Primo, la sécurité. Pas une semaine ne se passe sans qu’on découvre que des tonnes de méga octets de données ont été piratées ou revendues sur le « Dark web ». L’affaire du vol des informations de 700 000 personnes testées à l’APHP en 2020 en est une des illustrations
Secundo, l’accessibilité. Il est assez intéressant de voir la Défenseure des droits (on a quand même un peu de mal à l’écrire comme ça) souligner, il y a quelques jours, que ses services sont saisis de milliers de réclamations sur les difficultés rencontrées par les usagers face à la généralisation de la dématérialisation des démarches administratives.
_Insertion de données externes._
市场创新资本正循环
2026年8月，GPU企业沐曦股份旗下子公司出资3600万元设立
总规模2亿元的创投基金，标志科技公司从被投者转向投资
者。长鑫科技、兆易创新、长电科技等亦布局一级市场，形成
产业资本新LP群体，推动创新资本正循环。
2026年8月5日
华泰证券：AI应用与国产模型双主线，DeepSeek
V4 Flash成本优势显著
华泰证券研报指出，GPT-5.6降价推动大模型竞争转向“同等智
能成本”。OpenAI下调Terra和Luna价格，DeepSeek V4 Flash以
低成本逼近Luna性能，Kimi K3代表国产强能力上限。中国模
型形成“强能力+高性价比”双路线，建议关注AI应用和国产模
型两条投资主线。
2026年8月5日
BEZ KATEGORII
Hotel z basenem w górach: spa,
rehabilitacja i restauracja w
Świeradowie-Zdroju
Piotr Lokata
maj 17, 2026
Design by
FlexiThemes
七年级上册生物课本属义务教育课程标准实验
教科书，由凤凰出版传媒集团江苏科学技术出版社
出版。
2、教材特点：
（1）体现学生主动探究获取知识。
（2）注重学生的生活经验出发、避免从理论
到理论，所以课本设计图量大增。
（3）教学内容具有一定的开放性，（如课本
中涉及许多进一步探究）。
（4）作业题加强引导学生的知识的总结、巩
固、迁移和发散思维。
Un rapport sera publié en février, intitulé « Dématérialisation et inégalités d’accès aux services publics » qui mettra en lumière, les difficultés de certains publics face à la dématérialisation des procédures administratives. Un nouveau mot surgi de la « novlangue » évoque « l’illectronisme. ».
Y aurait-il deux mondes en train d’émerger, parallèles et irréconciliables ? Un monde hyperconnecté et évoluant avec facilité dans les eaux numériques, et un autre déconnecté et finalement exclu ?
Pas besoin d’être éloigné des arcanes de la connectivité pour rencontrer des difficultés. Pour exemple, les problématiques rencontrées sur le site de l’ANTS (Agence Nationale des titres sécurisés) par les conducteurs qui souhaitent la délivrance de leur permis de conduire, ou par des entreprises qui veulent immatriculer des véhicules témoignent que la dématérialisation n’est pas une panacée.
Des demandes faites parfois au début de 2021 restent lettre morte sans explication. La plateforme téléphonique se contente de dire que « les dossiers sont en cours » (merci bien…) et aucun interlocuteur n’existe pour tenter de débloquer les dossiers.
Et parfois même un message apparait sur les écrans « ce site est temporairement indisponible ».
On en reviendrait presque à regretter le temps où tout ceci se traitait en Préfecture. C’est dire…
Comme quoi, dans ce domaine, comme dans tous les autres, au-delà de la dématérialisation, rien ne remplace l’humain. A condition qu’il soit disponible, bien sûr.